BOSTON (AP) _ W.R. Grace & Co., which two years ago paid a reported $8 million for polluting wells in Woburn, pleaded guilty Tuesday to lying about the amount of a chemical it used at a plant there.

U.S. District Court Judge Joseph L. Tauro fined the New York-based conglomerate the maximum $10,000 for willfully misleading the Environmental Protection Agency about purchases of the cleaning solvent acetone.

As part of an agreement, the government dropped a second charge that W.R. Grace concealed dumping of hazardous waste in the ground behind the plant in Woburn, where a group of families alleges that chemically tainted water caused six cancer deaths.

″I view this to be intolerable corporate behavior and the kind of behavior we will continue to pursue with the criminal remedies available to us,″ EPA Regional Administrator Michael R. Deland said after the plea.

Deland said the EPA plans to require Grace to clean all contaminants at the Woburn plant under the federal Superfund cleanup act.

In a separate civil suit filed by eight Woburn familes, a federal jury in September 1986 found W.R. Grace liable for polluting two town wells.

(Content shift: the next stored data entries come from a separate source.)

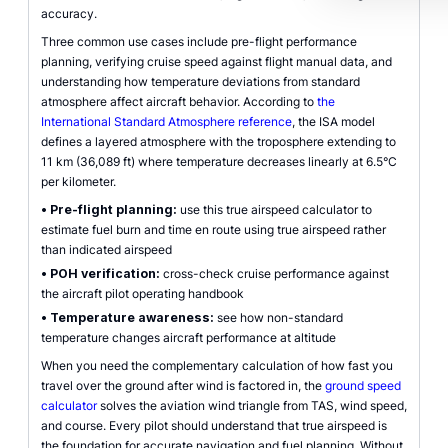
accuracy.
Three common use cases include pre-flight performance
planning, verifying cruise speed against flight manual data, and
understanding how temperature deviations from standard
atmosphere affect aircraft behavior. According to
the
International Standard Atmosphere reference
, the ISA model
defines a layered atmosphere with the troposphere extending to
11 km (36,089 ft) where temperature decreases linearly at 6.5°C
per kilometer.
•
Pre-flight planning:
use this true airspeed calculator to
estimate fuel burn and time en route using true airspeed rather
than indicated airspeed
•
POH verification:
cross-check cruise performance against
the aircraft pilot operating handbook
•
Temperature awareness:
see how non-standard
temperature changes aircraft performance at altitude
When you need the complementary calculation of how fast you
travel over the ground after wind is factored in, the
ground speed
calculator
solves the aviation wind triangle from TAS, wind speed,
and course. Every pilot should understand that true airspeed is
the foundation for accurate navigation and fuel planning. Without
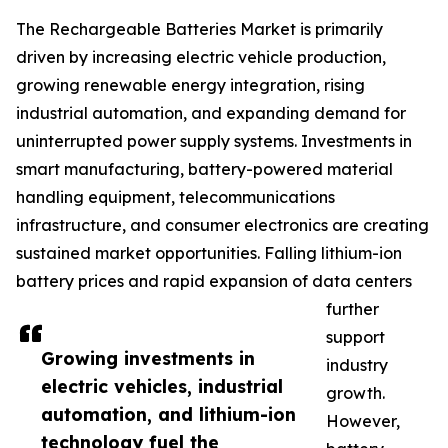
The Rechargeable Batteries Market is primarily
driven by increasing electric vehicle production,
growing renewable energy integration, rising
industrial automation, and expanding demand for
uninterrupted power supply systems. Investments in
smart manufacturing, battery-powered material
handling equipment, telecommunications
infrastructure, and consumer electronics are creating
sustained market opportunities. Falling lithium-ion
battery prices and rapid expansion of data centers
further
support
Growing investments in
industry
electric vehicles, industrial
growth.
automation, and lithium-ion
However,
technology fuel the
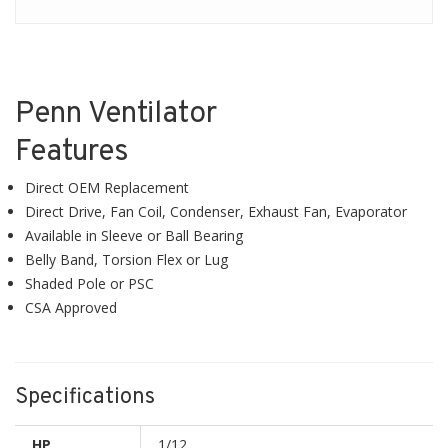
Penn Ventilator
Features
Direct OEM Replacement
Direct Drive, Fan Coil, Condenser, Exhaust Fan, Evaporator
Available in Sleeve or Ball Bearing
Belly Band, Torsion Flex or Lug
Shaded Pole or PSC
CSA Approved
Specifications
HP
1/12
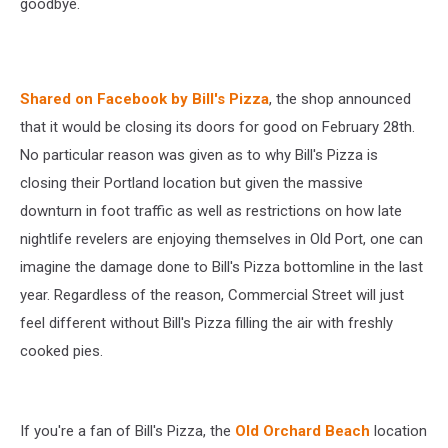
goodbye.
Shared on Facebook by Bill's Pizza
, the shop announced
that it would be closing its doors for good on February 28th.
No particular reason was given as to why Bill's Pizza is
closing their Portland location but given the massive
downturn in foot traffic as well as restrictions on how late
nightlife revelers are enjoying themselves in Old Port, one can
imagine the damage done to Bill's Pizza bottomline in the last
year. Regardless of the reason, Commercial Street will just
feel different without Bill's Pizza filling the air with freshly
cooked pies.
If you're a fan of Bill's Pizza, the
Old Orchard Beach
location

The case was settled for a reported $8 million before a second trial could be held on whether the contamination caused the six leukemia deaths in the town about 15 miles northwest of Boston.

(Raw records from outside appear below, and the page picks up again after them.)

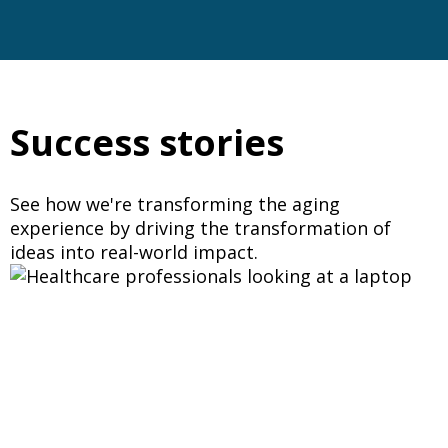
Success stories
See how we're transforming the aging
experience by driving the transformation of
ideas into real-world impact.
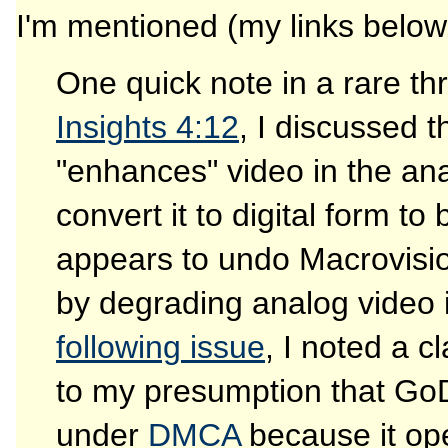
I'm mentioned (my links below,
One quick note in a rare t
Insights 4:12
, I discussed 
"enhances" video in the an
convert it to digital form t
appears to undo Macrovisio
by degrading analog video i
following issue
, I noted a c
to my presumption that Go
under
DMCA
because it ope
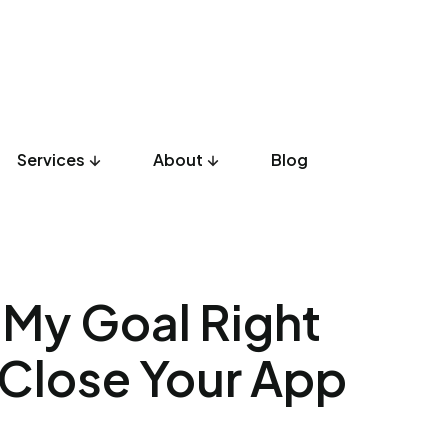
Services
About
Blog
UX Design
Development
Listicles
Culture
Product
h My Goal Right
t Close Your App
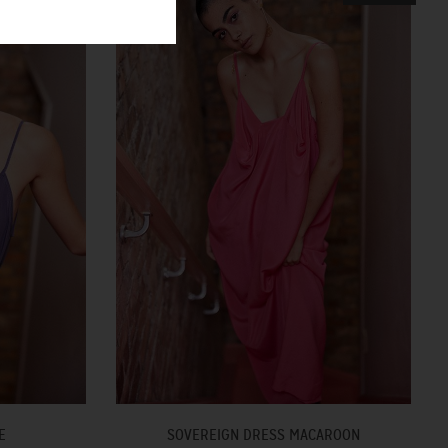
E
SOVEREIGN DRESS MACAROON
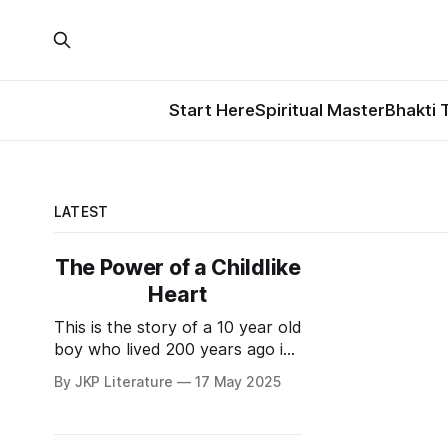
Start Here
Spiritual Master
Bhakti 
LATEST
The Power of a Childlike
Heart
This is the story of a 10 year old
boy who lived 200 years ago in
the land of Braj. His master,
By JKP Literature
17 May 2025
Nandkisor Das Goswamipad,
used to run a Gurukul-Ashram
in Barsana. He used to live in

In a two-count indictment in January 1987, W.R. Grace was accused of lying to the government about chemicals it used at the Cryovac plant near the wells, which were shut in 1979.

The company asserted in a February 1982 letter to the EPA it had bought only one five-gallon drum of acetone in 1978 for the plant. The company said the acetone purchased was the only amount brought to Woburn in 22 years covered by an EPA inquiry.

Assistant U.S. Attorney Tobin Harvey told Tauro that from 1973 to 1976, W.R. Grace had bought 65 gallons of acetone and had used the solvent repeatedly in the 1960s and 1970s to clean paint spray guns and circuit boards at Cryovac, a food packaging machine shop.

W.R. Grace attorney Robert Popeo told the judge that no company officials were aware the reports to EPA were inaccurate.

″While the company does not dispute that the statement was inaccurate, it vigorously disputes that it was intentionally so,″ W.R. Grace said in a statement.

Acting U.S. Attorney Robert S. Mueller said the maximum fine for a corporation filing false statements with the government was increased to $500,000 in 1984. Grace was levied the old fine because the crime was committed in 1982.

Eight families filed suit in 1982 charging four parties with causing the hazardous waste contamination of the wells. They are: W.R. Grace, Beatrice Foods Co., the John J. Riley tannery and Unifirst, a uniform supply company.

Unifirst settled for $1 million in October 1985, before the original trial, and W.R. Grace settled halfway through the 1986 proceedings.

U.S. District Court Judge Walter Jay Skinner dismissed the portion of the suit against Beatrice and the tannery and in January denied the families a new trial. They have appealed to the 1st U.S. Circit Court of Appeals.